Is the GPT finetuning API too slow for practical chatbots?

On the bottom left of this page, there is a Dialogflow ES chatbot which integrates with the GPT API.

If you tell it what kind of tasks your bot should do, it will give you a recommendation – whether to use Dialogflow CX, Dialogflow ES and GPT API.

It is also a demo of a fine-tuned GPT-3.5-turbo model which answers the user’s question if the Dialogflow ES bot goes to the Fallback intent.

Here is how it works:

  • if the ES bot can identify the user’s task, it will provide a recommendation based on the existing intents in the bot (so this will not call the GPT API)
  • if the ES bot cannot identify the user’s task, it will go to the Default Fallback Intent. The Default Fallback Intent calls the GPT API where I have created a fine-tuned model, and this model returns the best recommendation based on user input
  • Dialogflow ES then relays the response from the GPT API to the user

Is the GPT Finetuning API too slow for practical chatbots?

Using regular prompts based on GPT-3.5-Turbo is usually too slow for practical chatbot use cases.
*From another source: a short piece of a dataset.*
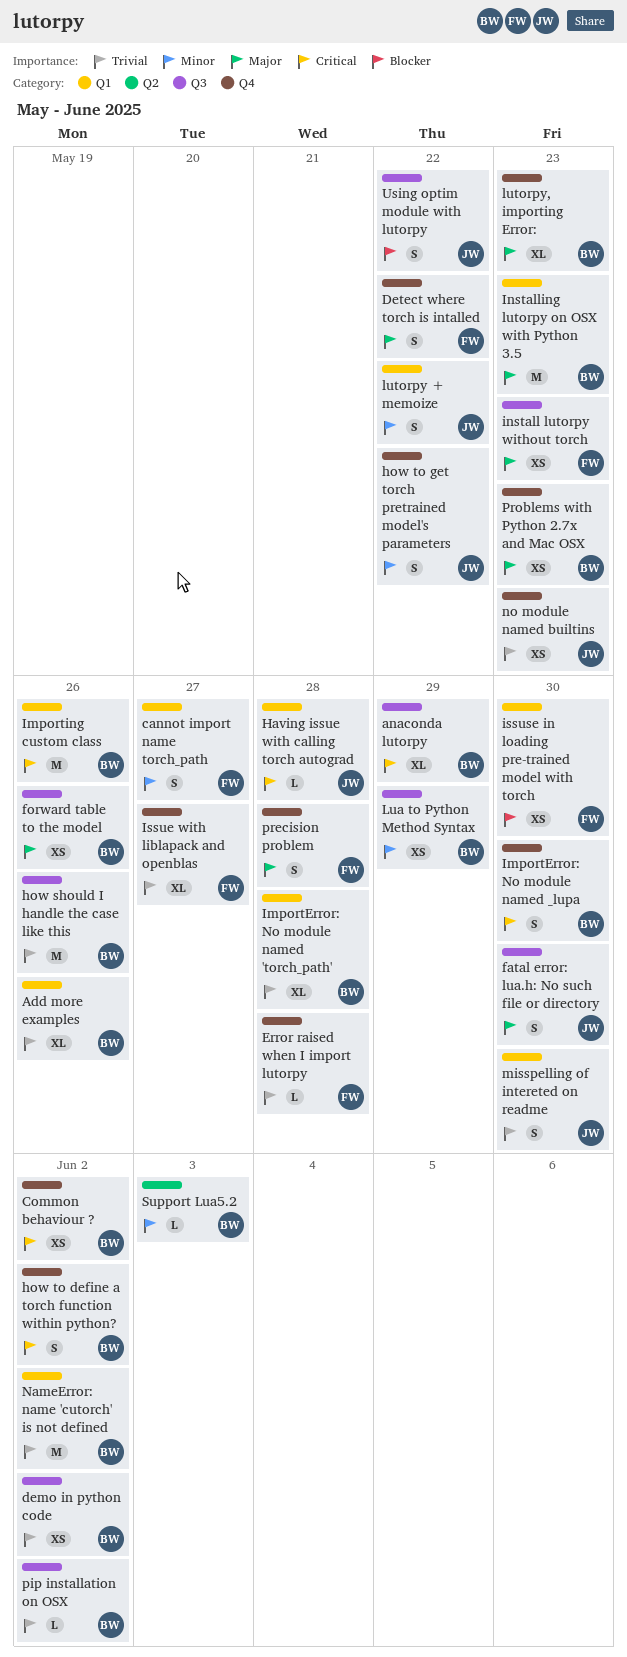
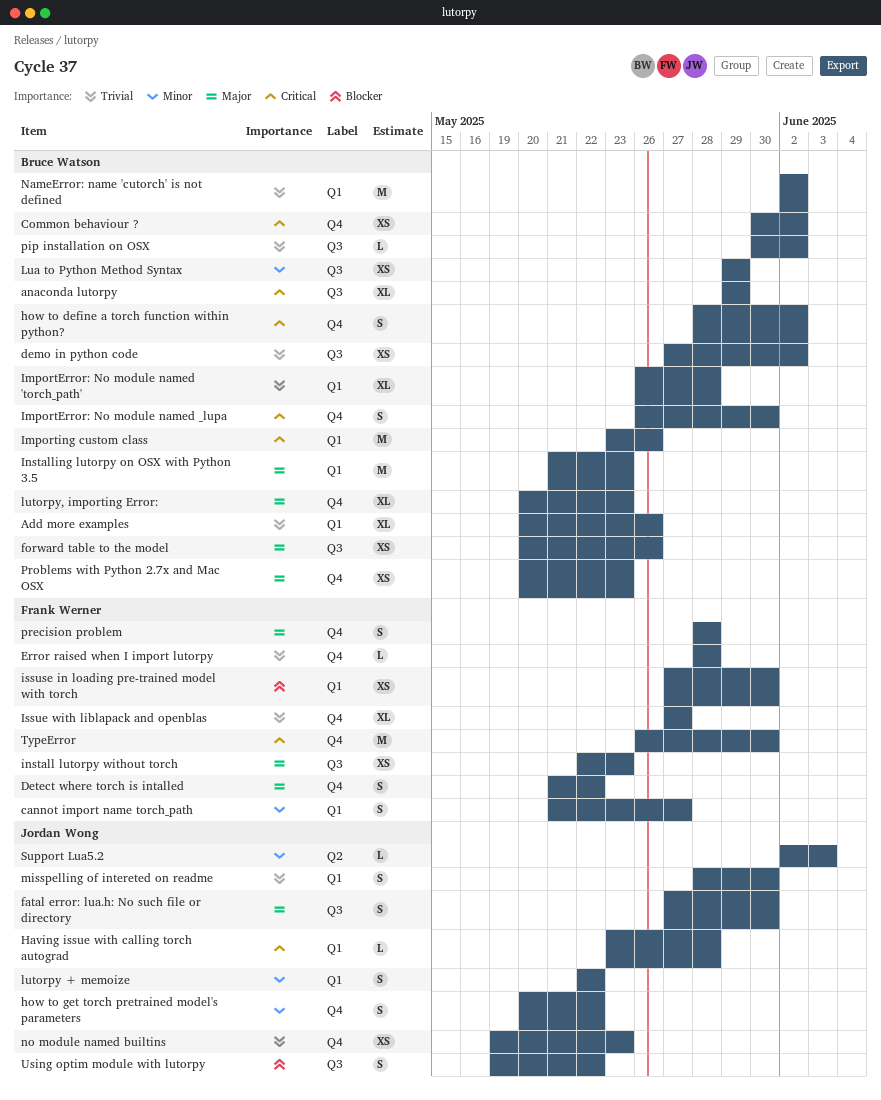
how should I handle the case like this: present -> none
Support Lua5.2, owner: Bruce Watson -> Jordan Wong
TypeError: none -> present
Fine-tuned models are supposed to be much faster than regular prompting. In fact that is one of the reasons mentioned in the GPT documentation for using fine-tuning.

From what I have seen, the GPT fine-tuning API is too slow (that is, the latency is too high) for practical chatbots.

In other words, when I check the Raw Interaction Log inside the Dialogflow ES console I see this output:

In other words, the webhook code took more than 5 seconds to send back its response, and as a result the webhook call itself timed out.

You can try it and see for yourself. I will also be monitoring the results and keep updating this article every few weeks.